I am in Alberta, Canada. I have been invited over to share the UK’s experiences in developing public involvement in research. As ever, it is the similarities and not the differences between our two experiences that strike you on a visit like this. More about those another time.
My good friend, Derek Stewart, yesterday wrote an excellent blog with his thoughts on what we are trying to achieve through public involvement. He is right. Public involvement, participation, engagement, these are all a means to an end.
I wonder whether our real aspiration should be the development of ‘research active’ communities that lead to a healthier population. On the 50 minute plane trip from Edmonton to Calgary yesterday I tried to draw/visualise what would define that ‘research active’ community with ‘healthier populations’ in the centre circle:
Well, it is a rough sketch and I’m no Tony Hart. This is what was flying by the window by the way:
I very much believe that by community we could just as well be talking about an organisation as a neighbourhood or a patient population. The term embraces all its citizens as well whether they be patients, carers, the public, researchers, clinicians, etc. etc. Anyway, in a ‘research active’ community the following features would seem to me to be in the ascendant (this is what I wrote in the smaller, outer circles):
- Research is visible to its members
- Research priorities are defined collectively
- Citizens help shape research design
- There is learning through the communities’ experience of health and wellbeing
- Citizens have clear opportunities to participate in research and are encouraged to do so
- Research is central to the provision of health and social care
- Its members are working in an equal and respectful partnership
- Citizens can access and use research evidence as part of their care and treatment
- Citizens share in the governance of research
Alberta is going through a process of rapid restructuring and re-organisation of research across the province. It is not dissimilar to what is happening across the 15 local geographies in England where we are seeing Academic Health Science Networks (AHSNs), Collaborations for Applied Health and Research and Care (CLAHRCs), and Local Clinical Research Networks (LCRNS) occupy the same patch.

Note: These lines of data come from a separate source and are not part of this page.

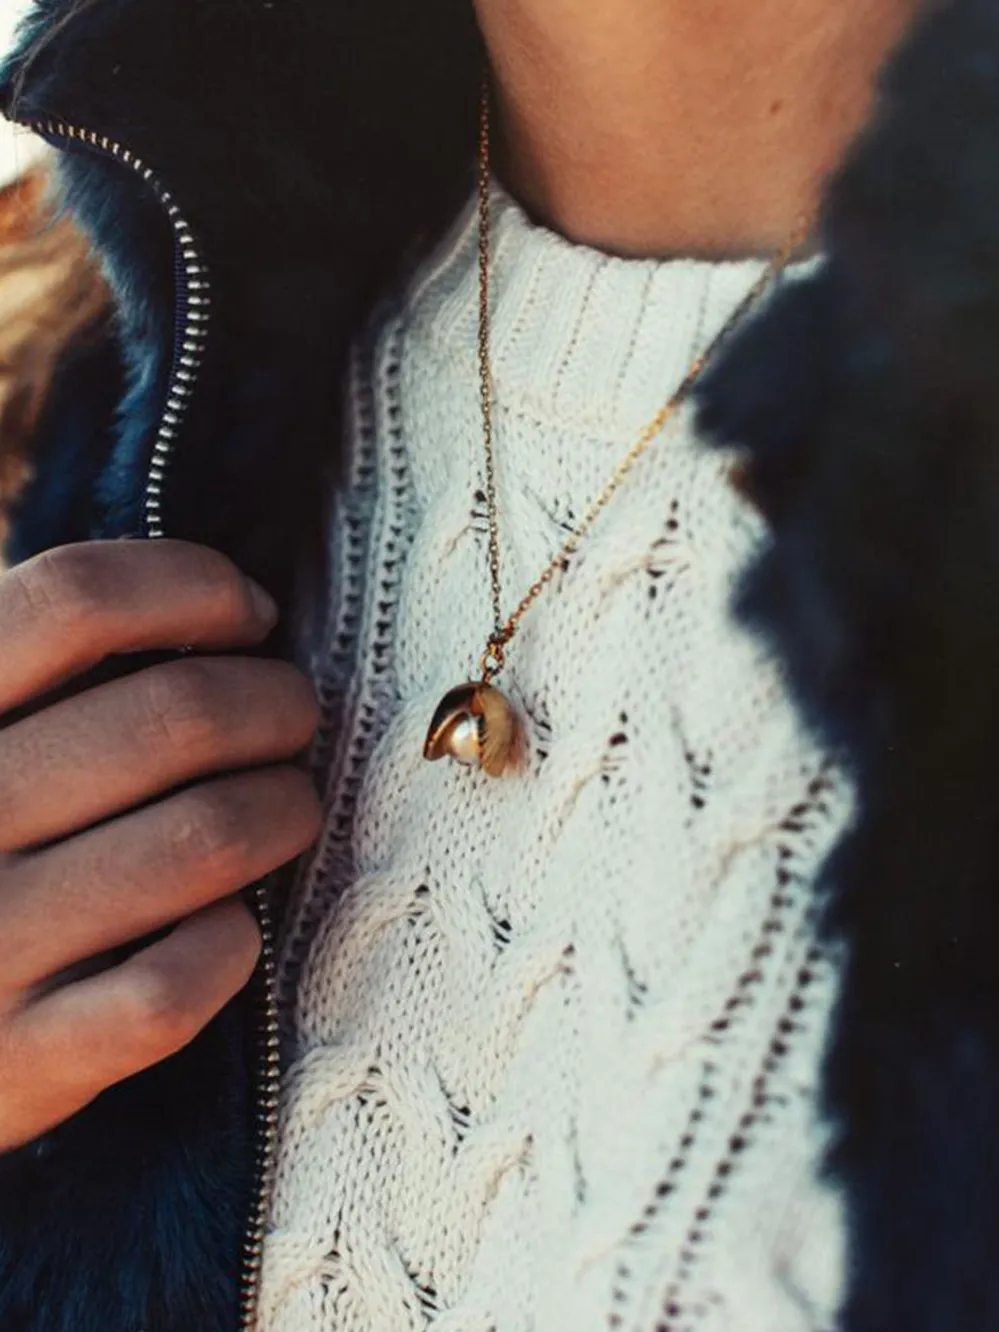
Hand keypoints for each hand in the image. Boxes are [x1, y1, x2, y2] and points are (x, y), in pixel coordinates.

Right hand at [0, 540, 321, 1150]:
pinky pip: (175, 984)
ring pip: (207, 836)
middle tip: (294, 720)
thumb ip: (47, 667)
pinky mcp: (22, 1057)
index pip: (76, 598)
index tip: (252, 617)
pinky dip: (230, 945)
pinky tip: (228, 927)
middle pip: (178, 712)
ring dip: (284, 810)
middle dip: (277, 703)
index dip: (195, 587)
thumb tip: (201, 594)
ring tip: (288, 808)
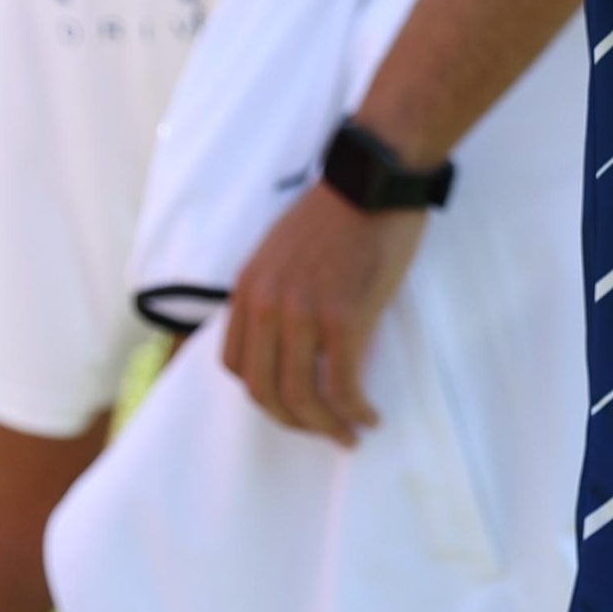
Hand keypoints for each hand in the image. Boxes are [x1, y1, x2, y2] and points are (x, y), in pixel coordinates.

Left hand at [220, 183, 425, 445]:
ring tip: (349, 434)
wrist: (376, 177)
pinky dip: (354, 410)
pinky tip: (369, 415)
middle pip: (263, 389)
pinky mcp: (343, 317)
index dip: (263, 396)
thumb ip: (277, 292)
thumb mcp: (284, 250)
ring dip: (325, 426)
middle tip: (321, 430)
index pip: (236, 365)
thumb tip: (292, 339)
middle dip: (292, 421)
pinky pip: (342, 384)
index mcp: (248, 287)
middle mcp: (266, 303)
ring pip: (300, 395)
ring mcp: (302, 311)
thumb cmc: (341, 210)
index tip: (293, 403)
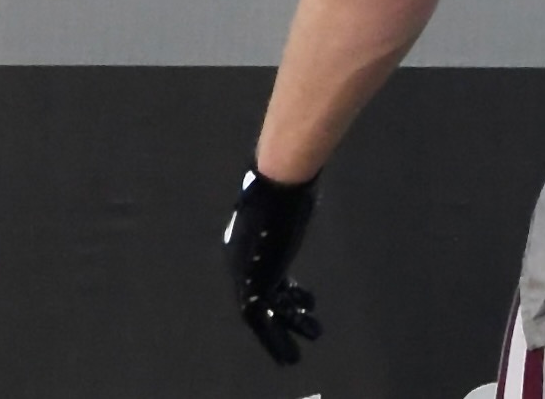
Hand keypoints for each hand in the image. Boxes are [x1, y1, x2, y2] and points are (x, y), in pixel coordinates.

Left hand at [222, 168, 323, 364]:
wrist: (277, 186)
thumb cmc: (288, 187)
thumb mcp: (288, 203)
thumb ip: (290, 210)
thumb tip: (303, 193)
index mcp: (246, 242)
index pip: (263, 274)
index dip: (284, 291)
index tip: (304, 300)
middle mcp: (240, 261)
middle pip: (260, 295)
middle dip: (279, 316)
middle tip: (297, 329)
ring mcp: (244, 273)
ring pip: (260, 314)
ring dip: (279, 337)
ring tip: (294, 358)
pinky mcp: (253, 283)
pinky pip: (262, 320)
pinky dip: (275, 341)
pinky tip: (290, 355)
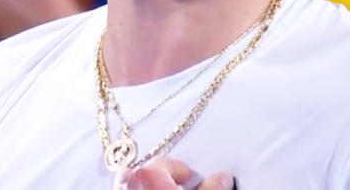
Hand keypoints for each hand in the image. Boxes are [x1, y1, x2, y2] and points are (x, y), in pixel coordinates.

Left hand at [115, 158, 234, 189]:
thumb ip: (211, 188)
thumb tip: (224, 175)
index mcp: (146, 176)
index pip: (164, 162)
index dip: (181, 170)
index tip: (192, 179)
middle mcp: (126, 182)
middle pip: (143, 171)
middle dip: (162, 177)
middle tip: (179, 187)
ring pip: (130, 182)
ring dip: (147, 185)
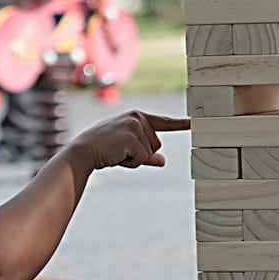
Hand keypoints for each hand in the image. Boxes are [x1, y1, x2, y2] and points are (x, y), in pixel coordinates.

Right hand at [71, 110, 189, 169]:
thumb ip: (147, 154)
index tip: (196, 122)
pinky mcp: (131, 138)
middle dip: (140, 154)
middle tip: (119, 150)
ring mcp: (134, 126)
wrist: (82, 152)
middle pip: (156, 145)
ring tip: (116, 152)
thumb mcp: (128, 151)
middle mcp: (138, 118)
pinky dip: (131, 163)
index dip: (181, 123)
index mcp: (137, 116)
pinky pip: (143, 158)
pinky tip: (117, 155)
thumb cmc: (104, 150)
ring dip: (135, 159)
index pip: (164, 122)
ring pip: (150, 152)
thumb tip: (162, 161)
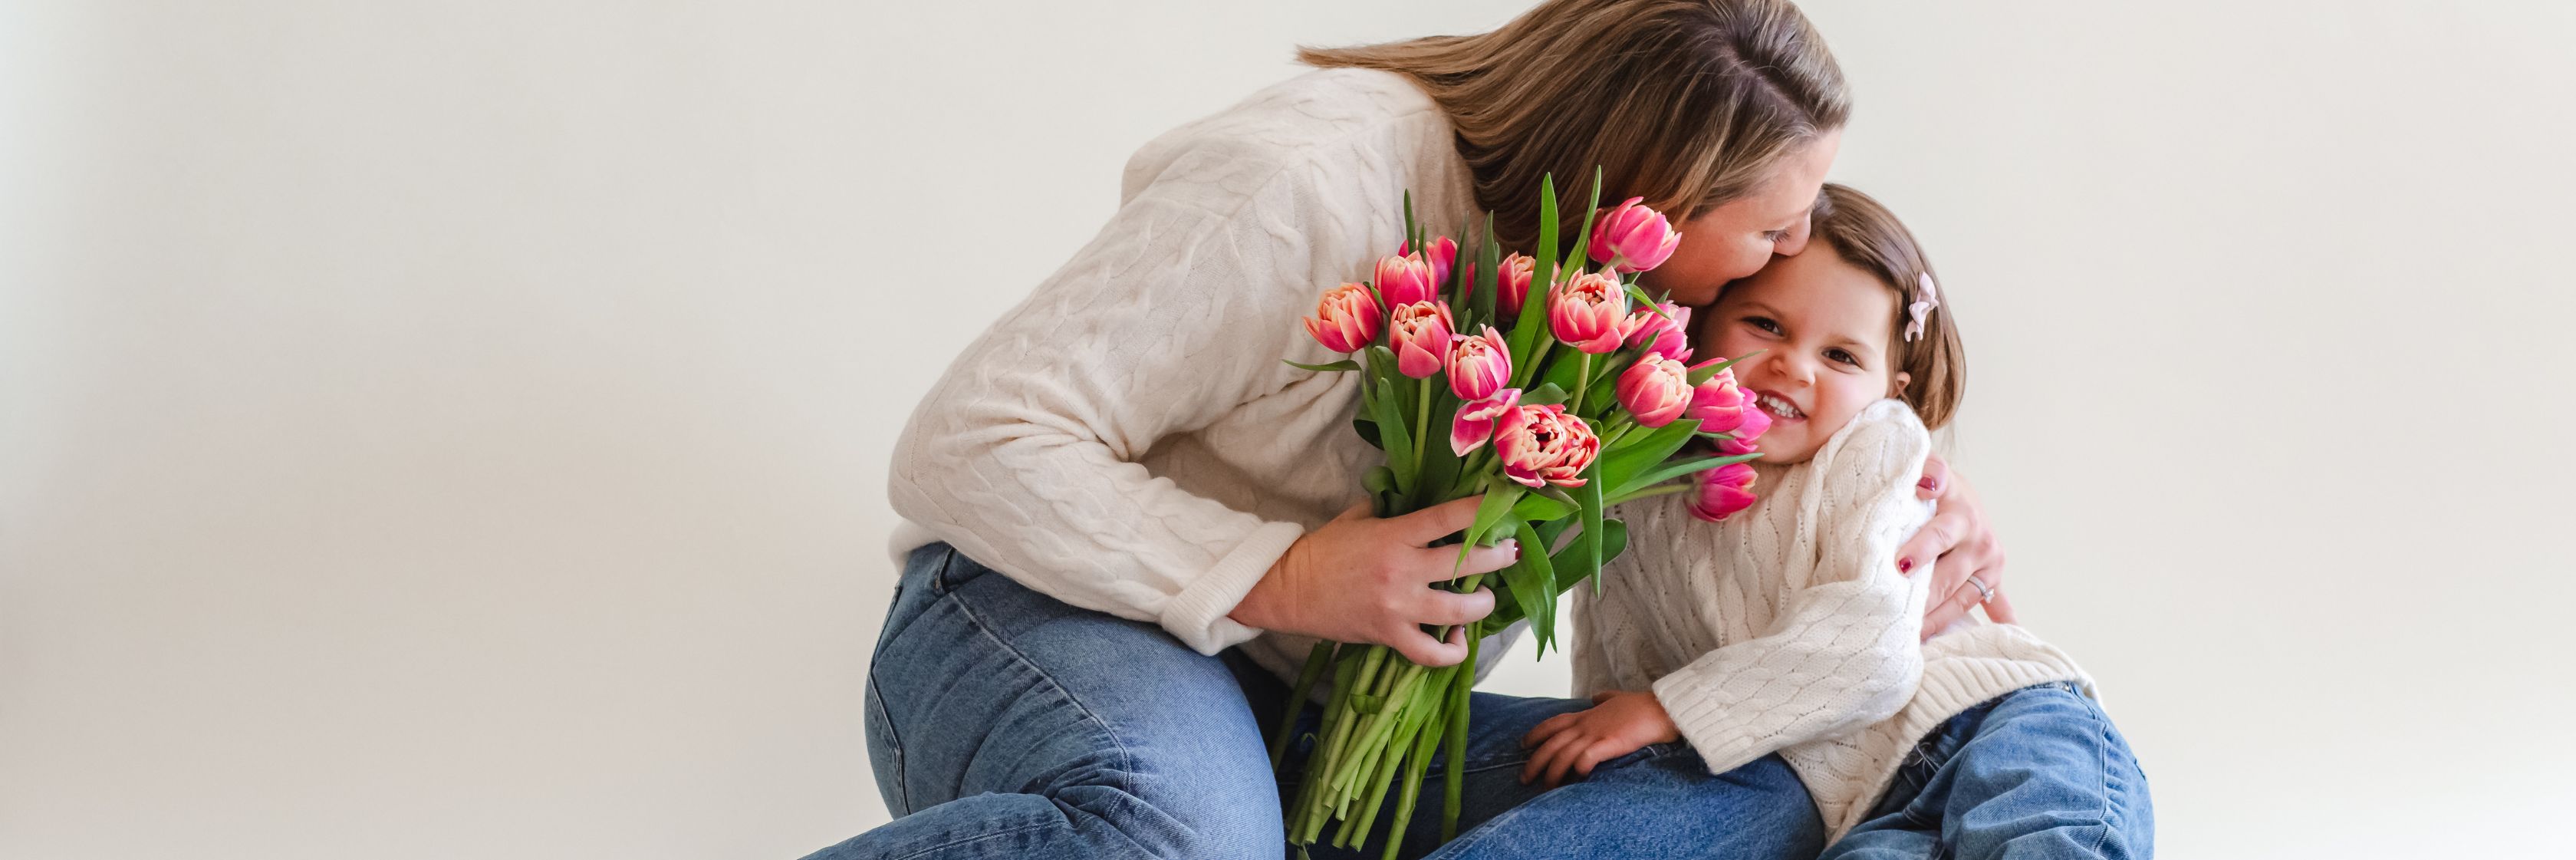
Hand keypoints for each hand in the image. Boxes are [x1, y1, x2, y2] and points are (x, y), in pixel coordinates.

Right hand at [1229, 497, 1512, 666]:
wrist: (1289, 589)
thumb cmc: (1323, 550)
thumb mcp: (1357, 518)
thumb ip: (1390, 509)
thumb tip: (1416, 496)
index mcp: (1395, 534)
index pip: (1448, 518)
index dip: (1480, 510)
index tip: (1502, 505)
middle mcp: (1402, 570)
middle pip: (1465, 562)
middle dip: (1496, 557)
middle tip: (1508, 552)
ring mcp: (1398, 606)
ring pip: (1458, 611)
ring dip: (1482, 605)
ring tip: (1486, 599)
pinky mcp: (1389, 635)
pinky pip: (1431, 652)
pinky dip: (1451, 651)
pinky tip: (1457, 640)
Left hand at [1519, 691, 1678, 788]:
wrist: (1661, 709)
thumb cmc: (1641, 705)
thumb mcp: (1617, 697)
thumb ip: (1604, 698)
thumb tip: (1596, 696)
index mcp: (1586, 715)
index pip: (1553, 724)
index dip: (1535, 734)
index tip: (1522, 745)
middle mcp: (1586, 725)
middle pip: (1552, 743)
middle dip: (1535, 762)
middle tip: (1524, 778)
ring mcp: (1597, 734)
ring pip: (1564, 754)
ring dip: (1552, 773)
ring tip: (1545, 789)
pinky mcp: (1611, 743)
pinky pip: (1587, 756)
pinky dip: (1579, 767)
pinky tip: (1577, 777)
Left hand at [1901, 455, 2010, 639]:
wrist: (1959, 491)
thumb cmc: (1933, 485)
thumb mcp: (1928, 470)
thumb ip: (1926, 470)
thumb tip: (1926, 483)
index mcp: (1961, 515)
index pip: (1938, 535)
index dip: (1922, 550)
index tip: (1901, 565)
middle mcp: (1980, 540)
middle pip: (1946, 578)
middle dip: (1919, 599)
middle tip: (1891, 617)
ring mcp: (1989, 564)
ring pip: (1960, 600)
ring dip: (1936, 620)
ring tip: (1909, 638)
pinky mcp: (1993, 578)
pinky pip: (1997, 604)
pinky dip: (1999, 620)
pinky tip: (2006, 636)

Their collective mission is to work with their local NHS and other partners to build research and innovation into the way we deliver health and social care of patient benefit. So, what happens between these new organisations will be more important than what happens within them. Partnership, integration, connectivity will be the name of the game.
Similarly for public involvement a process of re-purposing within these areas must happen in my view. We still have much to do to ensure public involvement is improved in research prioritisation, design and delivery. But we must not become too introvert. It will be important that we look out of our windows, work with patients, the public and our public involvement colleagues across the way, and build the connections that will grow communities that are active in research and healthier for it.